= Task to complete =
Every record that follows should be written out again without any change.

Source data

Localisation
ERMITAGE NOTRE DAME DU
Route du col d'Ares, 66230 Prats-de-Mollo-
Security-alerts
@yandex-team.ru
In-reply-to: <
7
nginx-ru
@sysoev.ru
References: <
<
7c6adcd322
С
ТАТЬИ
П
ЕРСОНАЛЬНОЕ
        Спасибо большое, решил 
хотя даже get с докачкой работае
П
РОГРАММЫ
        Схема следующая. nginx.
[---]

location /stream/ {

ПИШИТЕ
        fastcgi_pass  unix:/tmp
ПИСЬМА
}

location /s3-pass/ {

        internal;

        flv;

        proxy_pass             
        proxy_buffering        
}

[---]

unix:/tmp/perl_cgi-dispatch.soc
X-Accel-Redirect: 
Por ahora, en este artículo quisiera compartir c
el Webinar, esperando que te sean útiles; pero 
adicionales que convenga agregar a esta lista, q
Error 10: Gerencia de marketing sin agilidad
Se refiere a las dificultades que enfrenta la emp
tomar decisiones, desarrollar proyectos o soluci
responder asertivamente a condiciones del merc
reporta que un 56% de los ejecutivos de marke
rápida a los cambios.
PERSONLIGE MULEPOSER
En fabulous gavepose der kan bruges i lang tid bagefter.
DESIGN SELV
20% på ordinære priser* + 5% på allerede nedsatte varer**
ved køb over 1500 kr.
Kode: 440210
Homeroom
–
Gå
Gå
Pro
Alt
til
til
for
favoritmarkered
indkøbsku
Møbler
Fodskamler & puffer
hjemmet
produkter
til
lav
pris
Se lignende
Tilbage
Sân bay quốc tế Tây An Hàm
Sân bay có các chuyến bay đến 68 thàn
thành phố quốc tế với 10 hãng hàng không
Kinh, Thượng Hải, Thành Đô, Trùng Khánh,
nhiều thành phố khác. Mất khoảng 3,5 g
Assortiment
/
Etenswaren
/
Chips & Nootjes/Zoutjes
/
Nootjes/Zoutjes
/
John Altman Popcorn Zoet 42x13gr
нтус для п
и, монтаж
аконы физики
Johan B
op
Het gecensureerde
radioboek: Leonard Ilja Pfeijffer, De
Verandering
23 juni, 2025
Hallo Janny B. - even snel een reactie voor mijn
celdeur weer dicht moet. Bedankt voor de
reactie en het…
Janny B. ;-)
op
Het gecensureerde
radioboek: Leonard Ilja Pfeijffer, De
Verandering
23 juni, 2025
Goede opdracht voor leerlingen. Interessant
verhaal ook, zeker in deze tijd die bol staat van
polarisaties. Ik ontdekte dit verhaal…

= Expected answer =
Localisation
ERMITAGE NOTRE DAME DU
Route du col d'Ares, 66230 Prats-de-Mollo-
Security-alerts
@yandex-team.ru
In-reply-to: <
7
nginx-ru
@sysoev.ru
References: <
<
7c6adcd322
С
ТАТЬИ
П
ЕРСОНАЛЬНОЕ
        Спасибо большое, решил 
хотя даже get с докачкой работае
П
РОГРАММЫ
        Схема следующая. nginx.
[---]

location /stream/ {

ПИШИТЕ
        fastcgi_pass  unix:/tmp
ПИСЬМА
}

location /s3-pass/ {

        internal;

        flv;

        proxy_pass             
        proxy_buffering        
}

[---]

unix:/tmp/perl_cgi-dispatch.soc
X-Accel-Redirect: 
Por ahora, en este artículo quisiera compartir c
el Webinar, esperando que te sean útiles; pero 
adicionales que convenga agregar a esta lista, q
Error 10: Gerencia de marketing sin agilidad
Se refiere a las dificultades que enfrenta la emp
tomar decisiones, desarrollar proyectos o soluci
responder asertivamente a condiciones del merc
reporta que un 56% de los ejecutivos de marke
rápida a los cambios.
PERSONLIGE MULEPOSER
En fabulous gavepose der kan bruges i lang tid bagefter.
DESIGN SELV
20% på ordinære priser* + 5% på allerede nedsatte varer**
ved køb over 1500 kr.
Kode: 440210
Homeroom
–
Gå
Gå
Pro
Alt
til
til
for
favoritmarkered
indkøbsku
Møbler
Fodskamler & puffer
hjemmet
produkter
til
lav
pris
Se lignende
Tilbage
Sân bay quốc tế Tây An Hàm
Sân bay có các chuyến bay đến 68 thàn
thành phố quốc tế với 10 hãng hàng không
Kinh, Thượng Hải, Thành Đô, Trùng Khánh,
nhiều thành phố khác. Mất khoảng 3,5 g
Assortiment
/
Etenswaren
/
Chips & Nootjes/Zoutjes
/
Nootjes/Zoutjes
/
John Altman Popcorn Zoet 42x13gr
нтус для п
и, монтаж
аконы физики
Johan B
op
Het gecensureerde
radioboek: Leonard Ilja Pfeijffer, De
Verandering
23 juni, 2025
Hallo Janny B. - even snel een reactie voor mijn
celdeur weer dicht moet. Bedankt voor de
reactie en het…
Janny B. ;-)
op
Het gecensureerde
radioboek: Leonard Ilja Pfeijffer, De
Verandering
23 juni, 2025
Goede opdracht voor leerlingen. Interessant
verhaal ook, zeker in deze tijd die bol staat van
polarisaties. Ik ontdekte dit verhaal…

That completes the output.